Cam assumed that meant there were just the two. “And the other?”

“Gone, as in dead.” Holt looked down at Julia where she sat slumped over on her knees. “You go with Cam.”

She shook her head but didn’t say anything. The lack of response fueled Cam. This was not a woman who stayed quiet. He struggled first to his elbows as the adrenaline gave way to aches and pains. Then he sat up.

“You created a diversion.” She’d risked her own safety, and the idea of that had him reeling. He was half furious and half drowning in his attraction to her.

She picked at something on the ground. “They were on a beer run.”

“What?”

“The guy took beer out of the car, got as far as the porch, then turned again.” She let out a ragged exhale. “I guess he sensed you were there.”

“And you rescued me.” The idea held him in awe. He was not in the habit of needing someone to ride in and save him.

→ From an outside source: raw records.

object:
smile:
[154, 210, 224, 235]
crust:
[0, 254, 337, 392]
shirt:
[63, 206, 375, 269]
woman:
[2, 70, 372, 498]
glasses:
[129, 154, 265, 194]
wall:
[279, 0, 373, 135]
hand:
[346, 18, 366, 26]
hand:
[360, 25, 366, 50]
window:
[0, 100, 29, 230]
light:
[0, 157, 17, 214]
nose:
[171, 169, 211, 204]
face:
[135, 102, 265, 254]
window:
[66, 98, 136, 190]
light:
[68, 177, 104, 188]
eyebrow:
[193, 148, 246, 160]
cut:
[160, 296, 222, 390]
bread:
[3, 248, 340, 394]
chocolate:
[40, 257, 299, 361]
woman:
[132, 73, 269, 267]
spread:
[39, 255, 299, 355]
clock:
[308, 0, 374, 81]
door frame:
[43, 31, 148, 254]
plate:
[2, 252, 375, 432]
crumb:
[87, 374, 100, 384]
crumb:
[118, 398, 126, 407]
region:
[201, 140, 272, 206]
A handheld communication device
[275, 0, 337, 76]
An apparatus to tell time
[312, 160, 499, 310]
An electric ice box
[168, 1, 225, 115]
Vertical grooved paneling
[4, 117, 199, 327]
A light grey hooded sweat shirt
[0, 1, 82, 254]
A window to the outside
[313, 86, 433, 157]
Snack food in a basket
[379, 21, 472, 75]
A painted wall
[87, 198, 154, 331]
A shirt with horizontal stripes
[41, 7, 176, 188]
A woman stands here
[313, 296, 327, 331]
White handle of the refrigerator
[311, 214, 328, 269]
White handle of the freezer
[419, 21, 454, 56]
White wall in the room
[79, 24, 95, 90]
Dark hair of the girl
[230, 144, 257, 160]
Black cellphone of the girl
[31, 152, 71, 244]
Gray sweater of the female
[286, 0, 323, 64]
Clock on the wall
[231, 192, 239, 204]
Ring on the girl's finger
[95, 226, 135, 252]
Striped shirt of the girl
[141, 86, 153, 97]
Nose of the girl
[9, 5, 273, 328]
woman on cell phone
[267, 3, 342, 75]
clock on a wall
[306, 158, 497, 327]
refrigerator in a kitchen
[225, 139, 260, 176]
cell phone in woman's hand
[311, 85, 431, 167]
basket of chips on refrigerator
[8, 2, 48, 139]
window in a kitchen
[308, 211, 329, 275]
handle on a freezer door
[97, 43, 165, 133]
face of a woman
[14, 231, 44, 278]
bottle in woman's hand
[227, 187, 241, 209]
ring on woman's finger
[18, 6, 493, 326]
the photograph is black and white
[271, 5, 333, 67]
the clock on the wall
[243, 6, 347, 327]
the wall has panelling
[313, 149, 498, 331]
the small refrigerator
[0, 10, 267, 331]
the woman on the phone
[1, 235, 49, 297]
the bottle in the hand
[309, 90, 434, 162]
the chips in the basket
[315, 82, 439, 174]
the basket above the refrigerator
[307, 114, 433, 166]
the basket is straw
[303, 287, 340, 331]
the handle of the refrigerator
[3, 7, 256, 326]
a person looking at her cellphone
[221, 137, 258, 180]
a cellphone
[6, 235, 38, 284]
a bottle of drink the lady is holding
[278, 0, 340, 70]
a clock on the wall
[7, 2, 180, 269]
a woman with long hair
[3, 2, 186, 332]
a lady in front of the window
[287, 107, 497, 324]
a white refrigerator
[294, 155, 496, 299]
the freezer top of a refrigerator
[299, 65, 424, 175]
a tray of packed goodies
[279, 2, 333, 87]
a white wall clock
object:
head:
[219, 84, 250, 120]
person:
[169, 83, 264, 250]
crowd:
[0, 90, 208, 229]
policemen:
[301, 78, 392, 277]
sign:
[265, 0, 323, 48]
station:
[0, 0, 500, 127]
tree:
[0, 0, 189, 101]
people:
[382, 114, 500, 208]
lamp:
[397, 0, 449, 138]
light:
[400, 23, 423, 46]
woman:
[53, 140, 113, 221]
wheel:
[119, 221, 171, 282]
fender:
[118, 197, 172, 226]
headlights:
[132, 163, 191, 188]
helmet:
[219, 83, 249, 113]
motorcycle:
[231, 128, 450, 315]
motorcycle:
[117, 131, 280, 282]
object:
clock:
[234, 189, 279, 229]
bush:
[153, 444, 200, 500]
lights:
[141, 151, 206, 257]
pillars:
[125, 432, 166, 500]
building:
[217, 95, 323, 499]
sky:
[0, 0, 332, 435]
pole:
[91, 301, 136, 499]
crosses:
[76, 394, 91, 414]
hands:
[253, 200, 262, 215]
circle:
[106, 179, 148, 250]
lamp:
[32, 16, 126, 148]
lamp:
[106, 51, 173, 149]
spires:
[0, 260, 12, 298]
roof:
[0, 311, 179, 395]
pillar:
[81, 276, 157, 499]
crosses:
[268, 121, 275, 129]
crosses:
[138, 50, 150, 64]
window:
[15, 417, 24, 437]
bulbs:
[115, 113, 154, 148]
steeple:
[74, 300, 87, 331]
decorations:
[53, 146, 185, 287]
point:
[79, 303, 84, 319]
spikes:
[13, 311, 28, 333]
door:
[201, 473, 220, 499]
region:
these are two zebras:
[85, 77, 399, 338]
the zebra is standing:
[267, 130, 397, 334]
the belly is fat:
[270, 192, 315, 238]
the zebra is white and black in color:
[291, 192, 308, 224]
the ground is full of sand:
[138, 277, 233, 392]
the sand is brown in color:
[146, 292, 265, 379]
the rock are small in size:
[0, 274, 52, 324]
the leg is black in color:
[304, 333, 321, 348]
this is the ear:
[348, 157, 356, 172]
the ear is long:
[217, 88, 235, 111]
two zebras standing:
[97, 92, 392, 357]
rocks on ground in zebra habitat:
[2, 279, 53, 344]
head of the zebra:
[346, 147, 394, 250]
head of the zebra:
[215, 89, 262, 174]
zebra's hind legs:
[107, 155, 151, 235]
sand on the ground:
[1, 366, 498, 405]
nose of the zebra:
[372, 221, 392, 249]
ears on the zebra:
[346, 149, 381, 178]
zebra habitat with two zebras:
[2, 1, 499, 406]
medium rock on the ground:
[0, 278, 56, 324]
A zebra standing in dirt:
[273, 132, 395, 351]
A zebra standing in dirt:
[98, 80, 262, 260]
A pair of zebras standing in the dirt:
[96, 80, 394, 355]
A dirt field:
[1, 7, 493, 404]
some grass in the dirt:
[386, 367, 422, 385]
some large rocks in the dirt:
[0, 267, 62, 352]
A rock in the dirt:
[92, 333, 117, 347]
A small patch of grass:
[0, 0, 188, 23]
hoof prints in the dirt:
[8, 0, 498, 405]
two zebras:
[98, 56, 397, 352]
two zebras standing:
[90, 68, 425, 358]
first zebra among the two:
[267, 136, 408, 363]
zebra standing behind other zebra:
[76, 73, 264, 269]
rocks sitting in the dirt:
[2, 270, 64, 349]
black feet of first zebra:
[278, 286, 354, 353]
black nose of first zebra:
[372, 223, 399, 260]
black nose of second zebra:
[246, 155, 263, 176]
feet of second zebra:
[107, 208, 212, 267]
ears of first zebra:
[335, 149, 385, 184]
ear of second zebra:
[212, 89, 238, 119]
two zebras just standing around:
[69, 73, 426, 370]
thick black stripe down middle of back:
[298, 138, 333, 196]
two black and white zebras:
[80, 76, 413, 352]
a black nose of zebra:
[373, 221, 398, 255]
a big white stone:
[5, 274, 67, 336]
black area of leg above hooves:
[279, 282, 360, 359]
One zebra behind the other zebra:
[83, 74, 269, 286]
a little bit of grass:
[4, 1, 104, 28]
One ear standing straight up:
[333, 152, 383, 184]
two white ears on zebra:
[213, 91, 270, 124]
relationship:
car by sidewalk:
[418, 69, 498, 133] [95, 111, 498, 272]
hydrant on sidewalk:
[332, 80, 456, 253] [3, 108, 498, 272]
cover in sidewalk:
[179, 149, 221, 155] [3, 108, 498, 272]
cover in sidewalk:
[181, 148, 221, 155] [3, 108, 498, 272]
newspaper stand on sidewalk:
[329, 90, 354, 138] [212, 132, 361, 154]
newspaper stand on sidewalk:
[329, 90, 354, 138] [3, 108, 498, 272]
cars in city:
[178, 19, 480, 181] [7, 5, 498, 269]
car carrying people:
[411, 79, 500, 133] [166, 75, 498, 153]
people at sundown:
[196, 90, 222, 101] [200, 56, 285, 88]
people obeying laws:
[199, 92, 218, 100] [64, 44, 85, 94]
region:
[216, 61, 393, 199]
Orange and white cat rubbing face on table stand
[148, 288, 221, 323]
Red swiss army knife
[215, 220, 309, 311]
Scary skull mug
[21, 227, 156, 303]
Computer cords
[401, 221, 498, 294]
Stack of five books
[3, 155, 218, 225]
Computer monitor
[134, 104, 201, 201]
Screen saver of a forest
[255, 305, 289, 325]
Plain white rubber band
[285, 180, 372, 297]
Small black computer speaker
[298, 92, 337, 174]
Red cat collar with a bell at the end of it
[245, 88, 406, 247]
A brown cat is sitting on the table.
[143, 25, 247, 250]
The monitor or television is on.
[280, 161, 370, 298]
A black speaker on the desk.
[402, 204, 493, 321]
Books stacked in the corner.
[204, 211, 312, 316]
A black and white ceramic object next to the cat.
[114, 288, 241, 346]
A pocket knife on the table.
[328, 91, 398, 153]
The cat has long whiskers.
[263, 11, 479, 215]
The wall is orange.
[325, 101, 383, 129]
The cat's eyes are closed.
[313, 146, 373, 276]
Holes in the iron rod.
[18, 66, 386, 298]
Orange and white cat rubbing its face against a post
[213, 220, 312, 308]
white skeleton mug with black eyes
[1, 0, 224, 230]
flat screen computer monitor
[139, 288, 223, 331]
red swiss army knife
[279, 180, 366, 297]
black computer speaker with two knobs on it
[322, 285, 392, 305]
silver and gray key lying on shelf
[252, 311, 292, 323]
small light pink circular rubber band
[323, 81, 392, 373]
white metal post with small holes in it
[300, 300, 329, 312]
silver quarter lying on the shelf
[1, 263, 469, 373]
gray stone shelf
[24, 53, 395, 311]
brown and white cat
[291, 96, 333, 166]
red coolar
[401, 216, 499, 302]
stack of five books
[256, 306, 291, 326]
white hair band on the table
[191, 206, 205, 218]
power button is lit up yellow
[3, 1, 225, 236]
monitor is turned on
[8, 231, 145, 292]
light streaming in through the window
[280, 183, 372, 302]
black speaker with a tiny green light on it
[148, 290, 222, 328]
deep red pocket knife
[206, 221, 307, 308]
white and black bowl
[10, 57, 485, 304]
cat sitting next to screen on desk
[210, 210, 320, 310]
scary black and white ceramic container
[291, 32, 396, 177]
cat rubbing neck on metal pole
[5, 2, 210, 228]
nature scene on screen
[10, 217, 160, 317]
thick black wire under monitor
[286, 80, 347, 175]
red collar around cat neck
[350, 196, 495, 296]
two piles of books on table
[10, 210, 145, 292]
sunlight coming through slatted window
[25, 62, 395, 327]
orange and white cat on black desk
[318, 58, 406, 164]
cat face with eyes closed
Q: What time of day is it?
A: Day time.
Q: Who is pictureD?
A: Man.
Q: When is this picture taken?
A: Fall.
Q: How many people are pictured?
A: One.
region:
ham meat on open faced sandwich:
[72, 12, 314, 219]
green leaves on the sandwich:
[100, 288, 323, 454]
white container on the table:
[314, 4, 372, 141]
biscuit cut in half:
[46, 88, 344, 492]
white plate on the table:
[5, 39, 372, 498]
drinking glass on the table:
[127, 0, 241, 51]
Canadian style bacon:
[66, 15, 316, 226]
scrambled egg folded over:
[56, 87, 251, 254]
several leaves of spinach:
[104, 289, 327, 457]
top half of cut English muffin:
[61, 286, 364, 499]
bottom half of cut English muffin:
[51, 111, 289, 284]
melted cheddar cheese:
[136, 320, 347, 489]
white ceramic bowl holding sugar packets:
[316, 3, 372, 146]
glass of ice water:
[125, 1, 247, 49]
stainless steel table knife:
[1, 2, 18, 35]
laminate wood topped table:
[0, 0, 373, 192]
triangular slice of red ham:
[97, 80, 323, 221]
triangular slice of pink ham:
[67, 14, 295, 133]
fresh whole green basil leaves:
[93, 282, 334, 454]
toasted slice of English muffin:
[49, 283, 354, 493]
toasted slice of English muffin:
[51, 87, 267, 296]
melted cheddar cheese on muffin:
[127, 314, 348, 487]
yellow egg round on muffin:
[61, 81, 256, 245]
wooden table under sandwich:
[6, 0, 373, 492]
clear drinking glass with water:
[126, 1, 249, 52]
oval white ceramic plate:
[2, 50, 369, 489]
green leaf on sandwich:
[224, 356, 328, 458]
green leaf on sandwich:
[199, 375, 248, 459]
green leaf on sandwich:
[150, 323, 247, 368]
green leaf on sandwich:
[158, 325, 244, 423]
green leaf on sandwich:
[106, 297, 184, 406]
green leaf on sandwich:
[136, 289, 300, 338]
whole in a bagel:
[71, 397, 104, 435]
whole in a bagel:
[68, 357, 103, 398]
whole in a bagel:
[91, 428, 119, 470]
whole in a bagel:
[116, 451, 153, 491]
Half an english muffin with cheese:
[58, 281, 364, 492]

She shrugged. “It was my turn.”

He heard Holt moving around and looked his way. The place looked like a war zone. A flipped-over car and a fire raging up the side of the shed. One body on the ground and fire and debris everywhere.

Cam cleared his throat. “You get to pick where we go next.”

She touched his sleeve. “Sandy’s house.”

That was not really what he had expected. “Really?”

“You smell.”

* * *

RAY LOWERED HIS BINOCULARS.

The shed, the entire area was on fire. He had another man down and one caught. He’d almost gotten off a shot and taken the runner out, but then more men appeared. Good thing the guard didn’t know anything. He was stationed out here, checking the boundaries. He hadn’t even done a good job of that. Too busy drinking, apparently.

No, like every other man on the job, this one couldn’t be traced back to the boss. Ray doubted the guy they caught could say much about him, either. But he could answer some questions, and that moved up the timeline to take the Corcoran Team out.

At least he had the information he needed. Corcoran didn’t send one man to grab a witness. At least three wandered around out there, making his life difficult. Ray could dispose of three. While he was at it, he’d eliminate the woman, too.

The boss was not going to like this. Then again, the boss wasn’t going to be the boss for much longer, so Ray didn’t care. It was all a time game now, and the countdown had started.